## [TEXT BLOCK]
------------------------------

[libvirt] [PATCH 1/1] qemu: sync blockjob finishing in qemuDomainGetBlockJobInfo

Thu Nov 28 07:29:08 UTC 2019

On 27.11.2019 17:56, Peter Krempa wrote:
> On Wed, Nov 27, 2019 at 17:19:18 +0300, Nikolay Shirokovskiy wrote:
>> Due to race qemuDomainGetBlockJobInfo can return there is
>> no block job for disk but later call to spawn new blockjob
>> can fail because libvirt internally still not process blockjob
>> finishing. Thus let's wait for blockjob finishing if we
>> report there is no more blockjob.
> 
> Could you please elaborate how this happened? e.g. provide some logs?
> 
> Polling with qemuDomainGetBlockJobInfo will always be racy and if the
> problem is that diskPriv->blockjob is allocated but qemu didn't report
> anything I suspect the problem is somewhere else.

------------------------------

## [INFORMATION SUPPLIED]
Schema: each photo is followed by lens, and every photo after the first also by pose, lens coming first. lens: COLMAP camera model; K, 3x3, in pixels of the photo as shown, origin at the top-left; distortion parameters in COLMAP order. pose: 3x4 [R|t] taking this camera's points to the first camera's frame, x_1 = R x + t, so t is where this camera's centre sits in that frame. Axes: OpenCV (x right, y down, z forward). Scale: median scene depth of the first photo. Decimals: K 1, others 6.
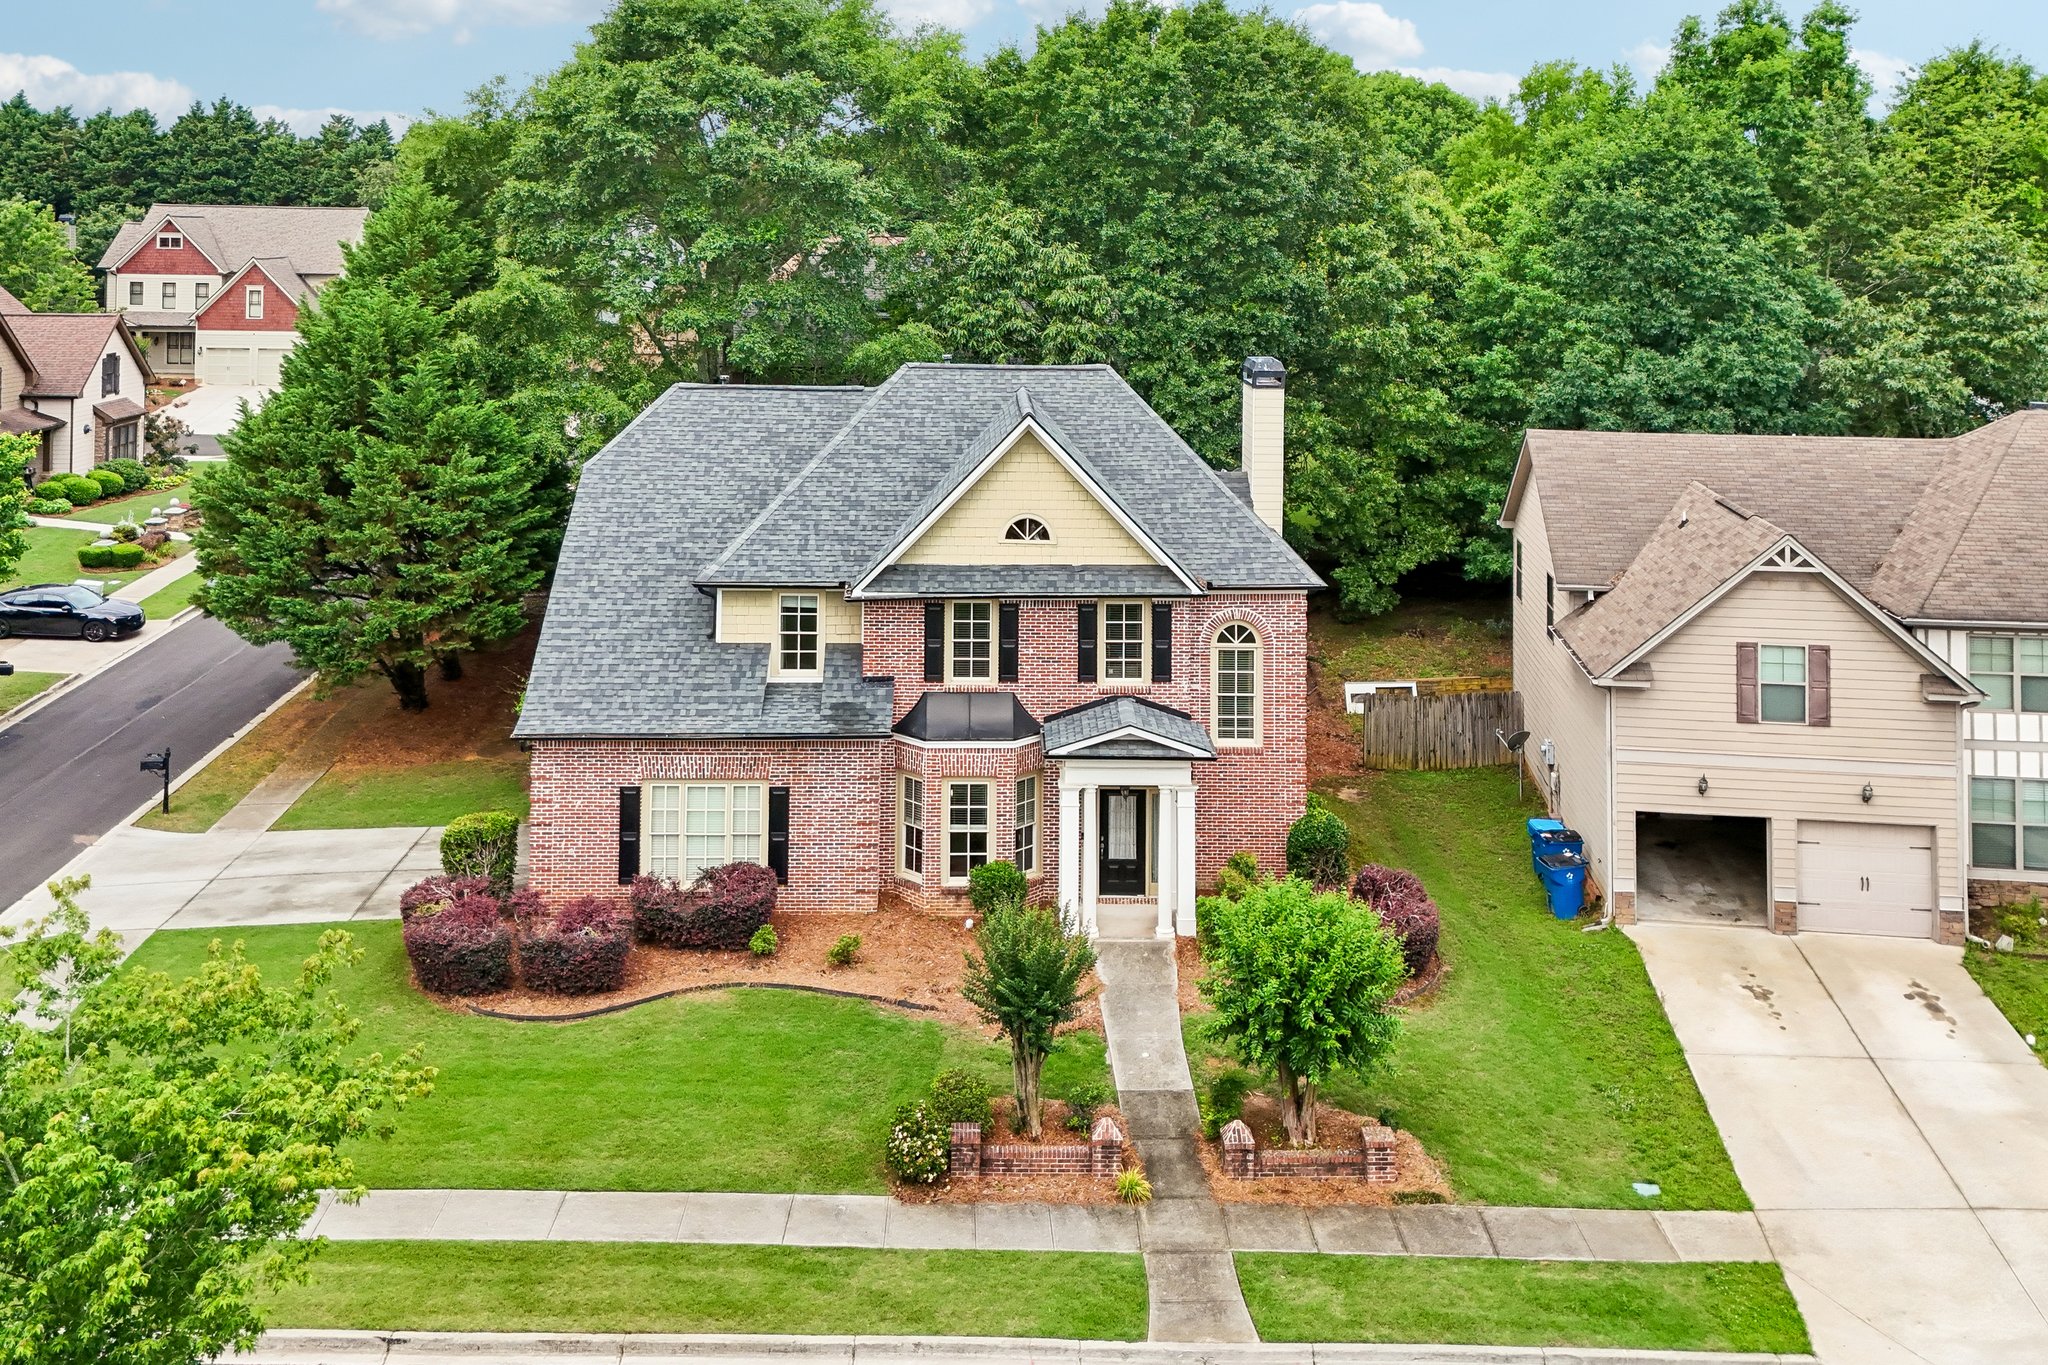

------------------------------

## [ACTIONS TO TAKE]
**a)** Please copy the part of the libvirt thread starting at "On 27.11.2019 17:56, Peter" and ending at "provide some logs?".
**b)** In the libvirt thread, what does Peter Krempa say will always be racy?
The material after the libvirt thread stands on its own and is separate from it.

## [TASK RESPONSES]
**a)**
On 27.11.2019 17:56, Peter Krempa wrote:
> On Wed, Nov 27, 2019 at 17:19:18 +0300, Nikolay Shirokovskiy wrote:
>> Due to race qemuDomainGetBlockJobInfo can return there is
>> no block job for disk but later call to spawn new blockjob
>> can fail because libvirt internally still not process blockjob
>> finishing. Thus let's wait for blockjob finishing if we
>> report there is no more blockjob.
> 
> Could you please elaborate how this happened? e.g. provide some logs?

**b)** Polling with qemuDomainGetBlockJobInfo.